I remember the beautiful mum of two, who always bought her slow cooker in with her and busied herself in the communal kitchen while her youngest son scootered up and down the corridors, closely followed by his older brother wheeling the line he was attached to. Or the young parents who brought their shivering son into the TV room one afternoon laughing and joking with him, whilst tenderly wrapping him up in blankets, all the while diverting his attention with their talk of football and friends and what they were going to eat for dinner that night.
And perhaps most humbling of all, the young mum whose baby girl had been born with a hole in her heart and who had kept a bedside vigil ever since. On her own in a foreign country with no family or friends to call on she showed such concern and compassion towards us when we first arrived in ICU it took my breath away and still something I think about to this day.
Life does not pause
So what happens when you hear the words, ‘your child has cancer?’ Well in truth life goes on. Parents go to work even though they may have slept on a hospital floor the night before. Packed lunches are made, children are taken to school, parent’s evening appointments are kept, carol concerts attended to, clothes are washed, food is bought and hands are held while tubes are inserted and more drugs administered.
Don’t get me wrong, some days it would get the better of all of us.
Days upon days of watching our daughter unable to keep down food, unable to get out of bed, drugged up on morphine, covered in sores and in excruciating pain from a bout of shingles so severe she had to be hospitalized. Bibi was very ill, but she was still Bibi, Bibi who liked to paint her nails, watch films, and laugh and joke with her sisters. The same Bibi who still teased her dad, charmed the doctors and nurses with her gentle grace and determination and told me off for embarrassing her and making a fuss.
What to take from this experience
What I have learnt and continue to realise is that life is random and chaotic and despite our best efforts to control our world we can’t and perhaps we shouldn’t try.
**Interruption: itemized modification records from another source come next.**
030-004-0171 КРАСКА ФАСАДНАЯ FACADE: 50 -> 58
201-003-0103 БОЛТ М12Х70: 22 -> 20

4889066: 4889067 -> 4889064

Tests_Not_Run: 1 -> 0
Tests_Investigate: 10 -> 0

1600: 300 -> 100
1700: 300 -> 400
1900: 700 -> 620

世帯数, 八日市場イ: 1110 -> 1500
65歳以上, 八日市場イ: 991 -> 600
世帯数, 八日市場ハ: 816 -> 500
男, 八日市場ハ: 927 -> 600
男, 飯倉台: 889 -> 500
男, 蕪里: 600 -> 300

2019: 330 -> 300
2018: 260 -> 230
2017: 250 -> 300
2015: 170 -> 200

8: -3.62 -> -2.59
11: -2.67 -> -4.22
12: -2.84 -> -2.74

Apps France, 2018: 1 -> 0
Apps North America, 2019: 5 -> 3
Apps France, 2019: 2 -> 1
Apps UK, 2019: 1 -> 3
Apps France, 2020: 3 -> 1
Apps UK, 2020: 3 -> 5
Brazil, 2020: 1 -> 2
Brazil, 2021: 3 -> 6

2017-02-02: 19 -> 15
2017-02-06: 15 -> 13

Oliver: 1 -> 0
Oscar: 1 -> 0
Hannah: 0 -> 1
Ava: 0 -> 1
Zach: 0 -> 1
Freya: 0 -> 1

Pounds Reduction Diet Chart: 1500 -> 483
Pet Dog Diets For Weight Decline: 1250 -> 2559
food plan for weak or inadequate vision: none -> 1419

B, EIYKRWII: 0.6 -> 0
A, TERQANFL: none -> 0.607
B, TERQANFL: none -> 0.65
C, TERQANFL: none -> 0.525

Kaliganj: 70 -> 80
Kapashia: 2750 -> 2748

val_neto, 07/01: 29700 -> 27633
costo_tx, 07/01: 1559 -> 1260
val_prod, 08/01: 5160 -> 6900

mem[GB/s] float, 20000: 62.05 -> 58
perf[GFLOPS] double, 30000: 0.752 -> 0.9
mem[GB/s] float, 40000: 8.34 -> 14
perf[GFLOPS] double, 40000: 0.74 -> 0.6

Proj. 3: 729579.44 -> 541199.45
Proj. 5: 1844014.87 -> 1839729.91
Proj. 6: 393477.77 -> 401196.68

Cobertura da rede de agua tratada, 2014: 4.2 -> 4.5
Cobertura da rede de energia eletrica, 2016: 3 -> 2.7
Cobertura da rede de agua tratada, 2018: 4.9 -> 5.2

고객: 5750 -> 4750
I’ve lost family and friends to this dreadful disease and I know the outcome isn’t always positive.
We were lucky and I count my blessings every single day.
If I’ve taken anything from the experience it’s probably the thing I used to say to Bibi almost every day and that is this: “You might be stuck in a hospital right now, you might have a tube in your chest and a drip in your arm, you are certainly bald, in pain and are finding it difficult to eat. All these things are happening to you and you have no control over it, but what you can control is how you think about your situation. No one can control that.”